Pug-dogs. The chin, or Japanese pug, is a delicate, timid little creature generally black and white, weighing no more than a small cat, and having goggle eyes that stick out like glass marbles. If, at birth, the nose is not considered sufficiently snub, it is pressed in with the finger. Doubtless this process, by stopping up some passage, induces the habit of constant sneezing with which many of these animals are afflicted:—"She looks like a pug sneezing," is a common phrase to denote one particular kind of ugly face. Owing to their extreme delicacy, the greatest care is needed in their management. Formerly, in Daimyōs mansions, the pet pugs were under the care of special women, and were never allowed to set foot out-of-doors. Nevertheless, one—so the true story goes—could not be kept from following its lord's procession, and was therefore taken up into his august palanquin and brought to the capital, which example of fidelity coming to the Sovereign's ears, the little creature was granted official rank. A very light diet is essential:—rice with a trifle of grated dried bonito just to give it a flavour, but no other fish or meat. Eggs, too, are good, and bread and milk or biscuits, but not too much of anything. Contrary to the practice mentioned above, the dealers recommend a modicum of exercise. With care, a chin may live to the age of fourteen or fifteen.

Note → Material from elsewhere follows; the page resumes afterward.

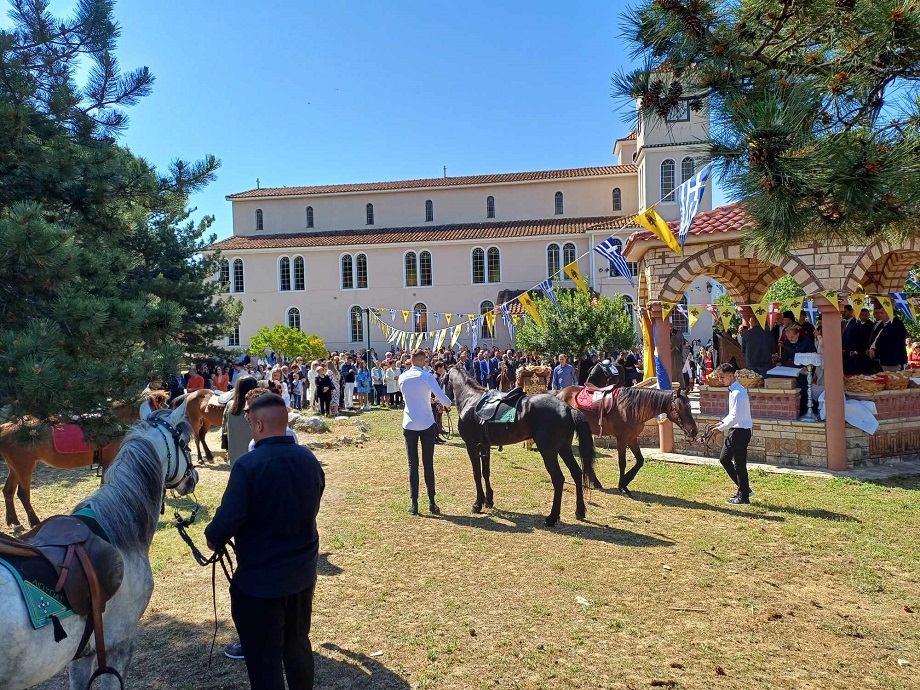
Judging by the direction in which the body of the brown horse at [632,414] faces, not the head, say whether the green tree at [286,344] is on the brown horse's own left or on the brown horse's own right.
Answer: on the brown horse's own left

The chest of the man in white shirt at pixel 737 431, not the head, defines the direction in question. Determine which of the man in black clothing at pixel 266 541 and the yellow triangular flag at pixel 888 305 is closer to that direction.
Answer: the man in black clothing

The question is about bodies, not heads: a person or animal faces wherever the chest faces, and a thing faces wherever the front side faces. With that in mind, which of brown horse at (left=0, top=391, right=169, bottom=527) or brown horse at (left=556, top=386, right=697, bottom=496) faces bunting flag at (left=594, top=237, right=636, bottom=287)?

The origin of the chin is obscure, though the probability is in favour of its descent from the Chinese pug, perhaps via Luchu, seeing that the breed can be traced southwards to Satsuma. Such differences as now exist would have arisen from crossing with other small dogs to which breeders frequently resort, because the race is too delicate to propagate itself for many generations unless reinforced from some sturdier stock. Purchasers are therefore apt to be confronted with a dilemma:—either the animal offered to them is pure bred, but sickly; or it is healthy, but not a good specimen. Beware of "legginess." Perfect specimens are undoubtedly very captivating, and one or two of them form charming ornaments to a lady's boudoir. They can be taught tricks, a favourite one being o mawari, that is, turning round and round. The price (1904) varies from about 60 to 80 yen.
The Japanese do not look on pugs as dogs. They speak of "dogs and pugs" (inu ya chin), as if the latter formed a distinct species.